Aucun enfant n'est issu de leur union.
Par acte d'huissier délivré le 28 janvier 2022, Mme [P] a assigné M. [F] en divorce sans indiquer le fondement de sa demande.
A l'audience d'orientation et sur mesures provisoires du 30 mai 2022, Mme [P] a comparu assistée de son conseil. M. [F], régulièrement cité par acte du 28 janvier 2022 déposé à l'étude de l'huissier, n'a pas comparu.

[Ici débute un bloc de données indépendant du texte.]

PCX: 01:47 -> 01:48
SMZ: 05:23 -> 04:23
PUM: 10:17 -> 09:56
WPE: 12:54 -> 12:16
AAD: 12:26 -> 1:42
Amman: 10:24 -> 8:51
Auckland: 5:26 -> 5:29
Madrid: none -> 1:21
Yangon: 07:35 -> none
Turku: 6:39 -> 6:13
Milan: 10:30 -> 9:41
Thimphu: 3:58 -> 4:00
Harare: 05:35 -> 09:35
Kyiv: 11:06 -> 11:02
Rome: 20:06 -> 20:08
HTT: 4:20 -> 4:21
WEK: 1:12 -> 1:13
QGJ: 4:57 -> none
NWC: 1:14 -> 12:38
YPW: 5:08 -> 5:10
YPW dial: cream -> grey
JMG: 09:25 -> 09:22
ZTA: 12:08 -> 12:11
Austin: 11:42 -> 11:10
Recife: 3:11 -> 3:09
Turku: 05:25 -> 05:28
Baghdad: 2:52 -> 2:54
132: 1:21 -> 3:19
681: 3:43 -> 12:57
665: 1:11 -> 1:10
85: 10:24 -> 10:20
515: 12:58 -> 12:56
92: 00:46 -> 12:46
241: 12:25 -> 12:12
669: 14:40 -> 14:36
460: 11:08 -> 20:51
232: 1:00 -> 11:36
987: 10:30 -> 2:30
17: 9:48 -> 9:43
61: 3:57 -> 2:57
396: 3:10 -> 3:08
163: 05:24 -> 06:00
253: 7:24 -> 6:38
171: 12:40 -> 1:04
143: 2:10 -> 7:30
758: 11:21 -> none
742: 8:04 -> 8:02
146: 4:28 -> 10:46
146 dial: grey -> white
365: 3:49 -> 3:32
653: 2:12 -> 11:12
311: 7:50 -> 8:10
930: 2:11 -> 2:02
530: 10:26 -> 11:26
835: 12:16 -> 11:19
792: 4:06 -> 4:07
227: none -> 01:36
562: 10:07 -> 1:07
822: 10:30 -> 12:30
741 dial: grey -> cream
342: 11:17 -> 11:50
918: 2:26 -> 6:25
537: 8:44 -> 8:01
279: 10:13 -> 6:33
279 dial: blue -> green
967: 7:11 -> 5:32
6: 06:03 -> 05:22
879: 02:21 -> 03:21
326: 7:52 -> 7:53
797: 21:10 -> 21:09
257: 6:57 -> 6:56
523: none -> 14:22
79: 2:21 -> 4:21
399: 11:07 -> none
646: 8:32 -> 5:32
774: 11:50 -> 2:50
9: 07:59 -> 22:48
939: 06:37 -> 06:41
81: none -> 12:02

Par ordonnance sur mesures provisoires réputée contradictoire du 27 juin 2022, le juge aux affaires familiales du tribunal judiciaire de Paris a notamment :
- attribué à Mme [P] la jouissance du domicile conjugal situé [Adresse 2] à compter du prononcé de la décision,
- dit que M. [F] devra quitter le domicile conjugal dans un délai d'un mois à compter de la décision,
- ordonné en tant que de besoin l'expulsion de M. [F], au besoin avec l'assistance de la force publique,
- rappelé que l'exécution provisoire est de droit,
Par déclaration du 19 juillet 2022, M. [F] a interjeté appel de ladite ordonnance.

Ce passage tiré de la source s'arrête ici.